Real-time search is trending. Late last year, Google and Microsoft rolled out much-anticipated real-time search engines, with Yahoo hard on their heels. A plethora of smaller start-ups offer services from Twitter searches to more comprehensive info grabs. But early results are in, and so far these engines aren’t skating straight 6s.
”So far, I’ve been pretty underwhelmed by the real-time search efforts,” says blogger and tech expert Robert Scoble. Search Engine Land editor Danny Sullivan also cautions in a blog post that while the idea of real-time search is exciting, ”search engines are acting a bit like cats getting a sniff of catnip. They’re high on real-time search and acting kind of crazy.”
In a nutshell, real-time search means finding, indexing, and displaying in a search window any results that have just been posted to the information ether—be it a 140-character tweet, a status update on Facebook, a new blog entry, a photo, or even a news article. Search engines big and small are falling over themselves to roll out the technology that makes it happen.
Real-time content is ”cool,” Sullivan says, because there is ”some content that only exists in these microblog formats,” his label for tiny, instantaneous snippets of information. Driving home one night in December, for example, Sullivan found a tree that had fallen and was covering all the lanes in the road. ”It just happened—no news outlet had covered it yet, so I put out a picture and the location [on Twitter],” he says. ”More and more you see this real-time content out there. And people want to get at it.…If you don’t index these kind of stories, you miss them.”
But as more information gets added to the Web, search engines have to find better ways to sift through that content. According to Filippo Menczer, an Indiana University professor of informatics and computer science, the question is: How can we make sure that search engines can access information that was posted 2 minutes ago, even though their crawlers might visit a site only once a day or once a week? If someone tweets about an earthquake but you don’t see the post until a week later, Menczer says, ”that’s not useful.”
Enter real-time search.
Sullivan argues that the term ”real-time” should include only information that’s written and posted immediately. Basically, that means a tweet or a Facebook status update. Even a blog takes time to write, he says, so by the time it’s posted—even if it’s immediately available through instantaneous search algorithms—the ideas in it are old news, and therefore not real-time.

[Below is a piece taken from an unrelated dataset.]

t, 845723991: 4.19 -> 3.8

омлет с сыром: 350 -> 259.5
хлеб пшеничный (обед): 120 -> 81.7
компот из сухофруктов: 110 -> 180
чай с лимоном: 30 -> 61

But to Stefan Weitz, director of Microsoft’s Bing search engine, real-time search is ”a lot more than tweets or status updates.” There are dozens of ways to put out real-time information, Weitz points out. There’s photo tagging, YouTube, and MySpace, and ”most of these forums have a temporal aspect,” he says. But sometimes information from two hours ago—or even last week—is real-time enough, he argues. It just comes down to the user.
For example, Bing’s recently released Bing Maps includes an application called Local Lens, which scans local community blogs and links to them, allowing a user to scroll over locations on a map to find out what’s happening around town. Those blogs are updated a few times a day, Weitz says, which wouldn’t be real-time according to Sullivan. Still, ”that’s real-time-ish,” Weitz maintains. Sure, it’s ”not as real-time as Twitter,” but it could still make a difference in deciding what to do on a Saturday night.
Key to this instantaneous search technology is having access to the data streams. ”[Search engines] can’t crawl so fast, so they need agreements” with the key information sources, says Menczer, who is also associate director of IU’s Center for Complex Networks and Systems Research. Accordingly, Bing and Google got access to Twitter’s ”firehose feed”—all the data streaming in from every tweet—last October. Bing got Facebook data at the same time, and Google got Facebook plus MySpace in December.
Once the search engines have all this data, of course, the trick is figuring out what to do with it. Even ”assuming we have access to much of this content,” says Menczer, ”it’s no longer in the tradition of Web text and hyperlinks.” So PageRank, Google’s tool for ranking Web sites—and, ultimately, the relevancy of results to a particular search—”may not be readily applied to social Web,” he says.
Google’s search guru Amit Singhal acknowledges that to corral all this content into a results page isn’t easy, and PageRank depends on building authority over time. So while Singhal indicated at last December’s product release press conference that PageRank is still an important part of the engine’s ranking ability, other signals have to be added to make real-time search a powerful tool. Google engineers had to develop ”at least a dozen new technologies” to pick out the most relevant pieces of information from the mass of data flooding the Web, including models of volume fluctuation (for instance, when a lot of tweets suddenly come in on a specific topic) and new language models (is it genuine information, or is it a ”weather buoy” tweeting automatically?).